Copy out every line of text in the items below without changing a character. Leave out the picture markers.

[Collected data]
---

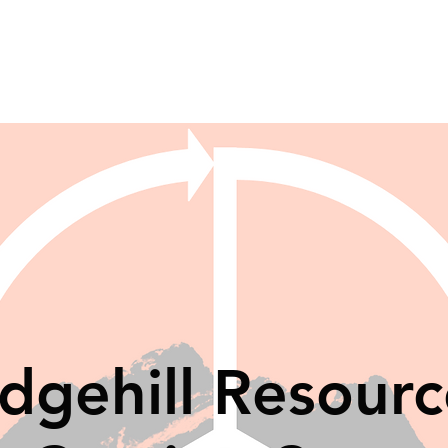
idgehill Resourc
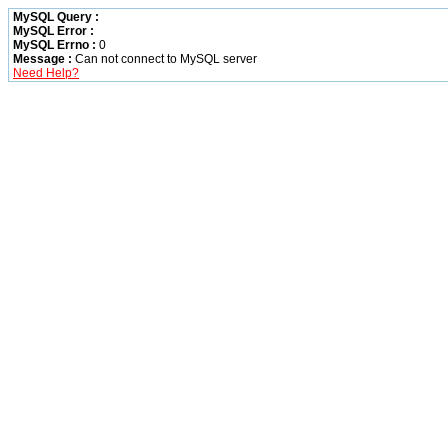
MySQL Query :
MySQL Error :
MySQL Errno :
0
Message :
Can not connect to MySQL server
Need Help?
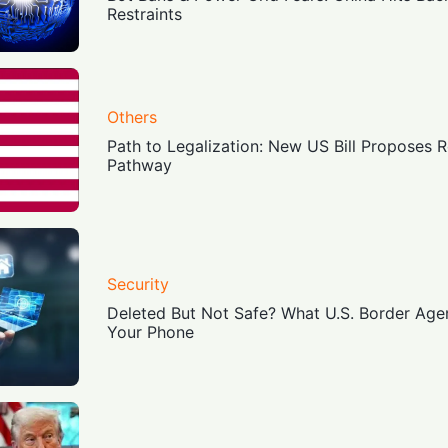
Restraints
Others
Path to Legalization: New US Bill Proposes 
Pathway
Security
Deleted But Not Safe? What U.S. Border Age
Your Phone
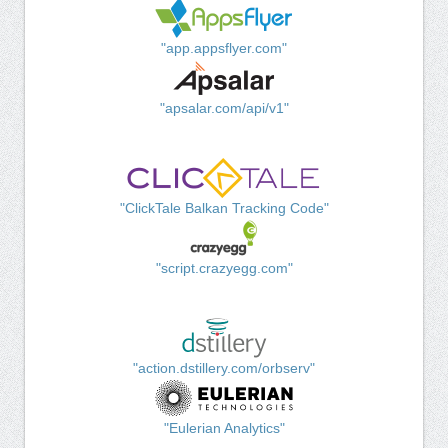
"app.appsflyer.com"
"apsalar.com/api/v1"
"ClickTale Balkan Tracking Code"
"script.crazyegg.com"
"action.dstillery.com/orbserv"
"Eulerian Analytics"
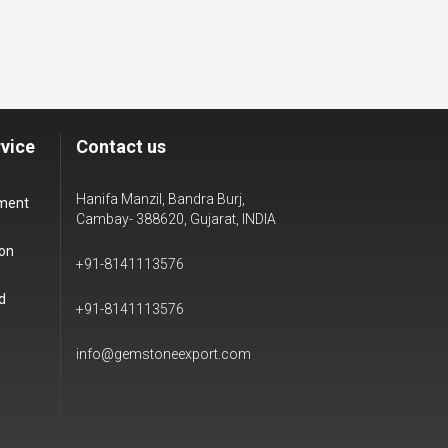
vice
Contact us
Hanifa Manzil, Bandra Burj,
yment
Cambay- 388620, Gujarat, INDIA
ion
+91-8141113576
d
+91-8141113576
info@gemstoneexport.com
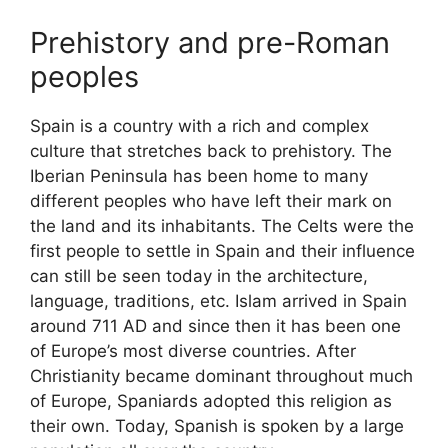
Prehistory and pre-Roman
peoples
Spain is a country with a rich and complex
culture that stretches back to prehistory. The
Iberian Peninsula has been home to many
different peoples who have left their mark on
the land and its inhabitants. The Celts were the
first people to settle in Spain and their influence
can still be seen today in the architecture,
language, traditions, etc. Islam arrived in Spain
around 711 AD and since then it has been one
of Europe’s most diverse countries. After
Christianity became dominant throughout much
of Europe, Spaniards adopted this religion as
their own. Today, Spanish is spoken by a large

---

Answer to this problem:
idgehill Resourc
MySQL Query :
MySQL Error :
MySQL Errno :
0
Message :
Can not connect to MySQL server
Need Help?
Restraints
Others
Path to Legalization: New US Bill Proposes 
Pathway
Security
Deleted But Not Safe? What U.S. Border Age
Your Phone
"app.appsflyer.com"
"apsalar.com/api/v1"
"ClickTale Balkan Tracking Code"
"script.crazyegg.com"
"action.dstillery.com/orbserv"
"Eulerian Analytics"
vice
Contact us
Hanifa Manzil, Bandra Burj,
yment
Cambay- 388620, Gujarat, INDIA
ion
+91-8141113576
d
+91-8141113576
info@gemstoneexport.com
Prehistory and pre-Roman
peoples
Spain is a country with a rich and complex
culture that stretches back to prehistory. The
Iberian Peninsula has been home to many
different peoples who have left their mark on
the land and its inhabitants. The Celts were the
first people to settle in Spain and their influence
can still be seen today in the architecture,
language, traditions, etc. Islam arrived in Spain
around 711 AD and since then it has been one
of Europe’s most diverse countries. After
Christianity became dominant throughout much
of Europe, Spaniards adopted this religion as
their own. Today, Spanish is spoken by a large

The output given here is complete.